Eusebio Di Francesco nel post-partita: “Pastore? La scorsa settimana ha sbagliato tutti i palloni e non poteva giocare. Gli ho chiesto più qualità e oggi l’ha messa in campo. Dopo il gol è sparito. Quando viene tra le linee diventa un giocatore importante. Io non sono fissato nel 4-3-3, io cerco di mettere i miei giocatori nella condizione migliore”
Nella partita di lunedì sera c’è tutto El Flaco: lampi di classe cristallina, equivoci tattici, inspiegabili pause. Nato a Córdoba il 20 giugno 1989, dopo un secondo posto nel torneo di clausura 2009 con la maglia dell’Huracán approda in Italia, nel Palermo di Zamparini.
Walter Sabatini, all’epoca Direttore Sportivo del Palermo, disse di lui: «Pastore arrivò in ritiro in montagna, direttamente dall’aeroporto. Il presidente Zamparini mi chiese di farlo giocare cinque minuti. Pastore, anche se stanco, fece una giocata straordinaria: stop e tunnel. Io dovevo andare in bagno, mi diressi nello spogliatoio, trovai Zamparini che piangeva dall’emozione davanti al bel gesto di Pastore. Si complimentò anche con me, l’unica volta»
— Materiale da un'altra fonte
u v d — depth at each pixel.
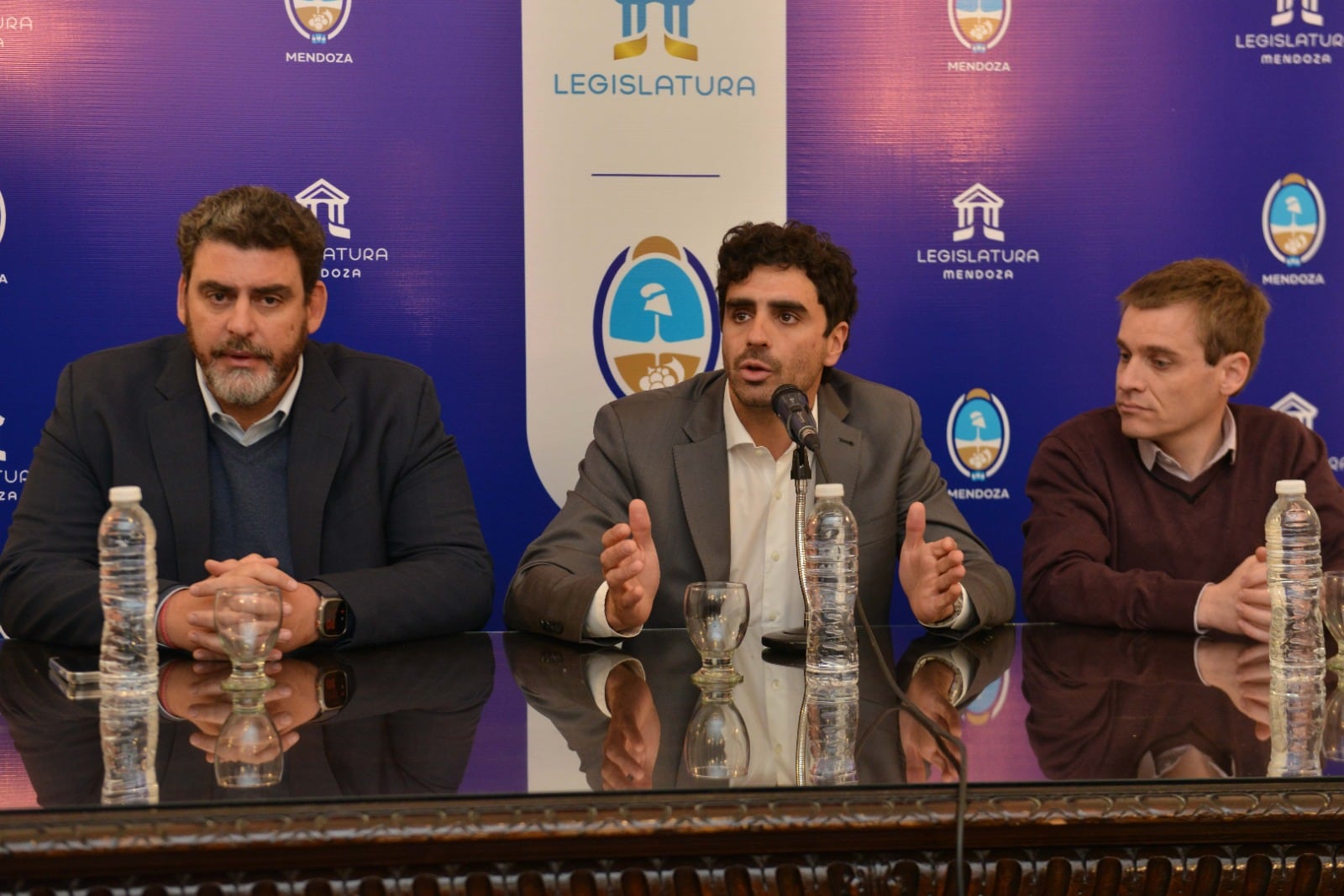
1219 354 2.38
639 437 2.39
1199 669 1.70
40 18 2.90
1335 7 3.09
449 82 3.00
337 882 1.08
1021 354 3.13
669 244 3.07
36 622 1.96
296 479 2.28
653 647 1.95
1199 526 2.44
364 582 2.01
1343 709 1.43
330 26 2.96
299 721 1.40
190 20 2.93
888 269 3.11
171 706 1.48
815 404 2.42
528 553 2.30
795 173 3.08
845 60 3.07
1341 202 3.12
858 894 1.12
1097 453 2.50
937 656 1.83
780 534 2.40
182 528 2.23
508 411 3.07
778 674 1.69
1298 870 1.13
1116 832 1.12
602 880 1.09
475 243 3.03
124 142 2.94
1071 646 1.92
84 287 2.94
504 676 1.69
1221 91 3.10
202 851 1.05
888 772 1.17
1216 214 3.12
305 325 2.31
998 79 3.09
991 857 1.12
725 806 1.09
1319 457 2.47
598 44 3.02
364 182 3.00
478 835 1.06
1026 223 3.12
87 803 1.08
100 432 2.25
Trequartista moderno, molto agile nonostante i suoi 187 centimetri, capace di grandi accelerazioni dopo il primo controllo per poi servire assist precisi sul taglio dei compagni, Pastore disputa con i rosanero due stagioni in crescendo: nella seconda mette a segno ben 13 reti e trascina i siciliani alla finale di Coppa Italia, persa contro l’Inter.
Arriva così la chiamata del Paris Saint Germain, che sborsa 43 milioni di euro facendo dell’argentino l’acquisto – all’epoca – più caro nella storia della Ligue 1. L’impatto con il campionato francese, concluso al secondo posto alle spalle del Montpellier, è scintillante: 13 gol in 33 presenze. Ma già dalla stagione successiva, il rendimento cala: 4 reti nel 2012-2013, una soltanto l’anno seguente, quello dell’approdo di Laurent Blanc sulla panchina dei parigini. Proprio con Blanc, fautore di un 4-3-3 che non prevede il trequartista, Pastore vede diminuire notevolmente il minutaggio a disposizione: nel 2015-2016 le sue presenze in campionato sono solo 16, anche a causa di alcune noie fisiche. Con l’arrivo di Unai Emery la musica non cambia: El Flaco, nonostante il suo talento immenso – e 5 titoli di campione di Francia in bacheca – è ormai ai margini del progetto tecnico.
Ora la chiamata della Roma, che ha investito 20 milioni più 4 di bonus: pur in un contesto che non sembra fatto su misura per lui, Di Francesco è infatti estremamente legato al 4-3-3, Pastore è indubbiamente uno dei giocatori dotati di maggior qualità dell’intera Serie A. Potrà ancora illuminare la scena come ai tempi di Palermo?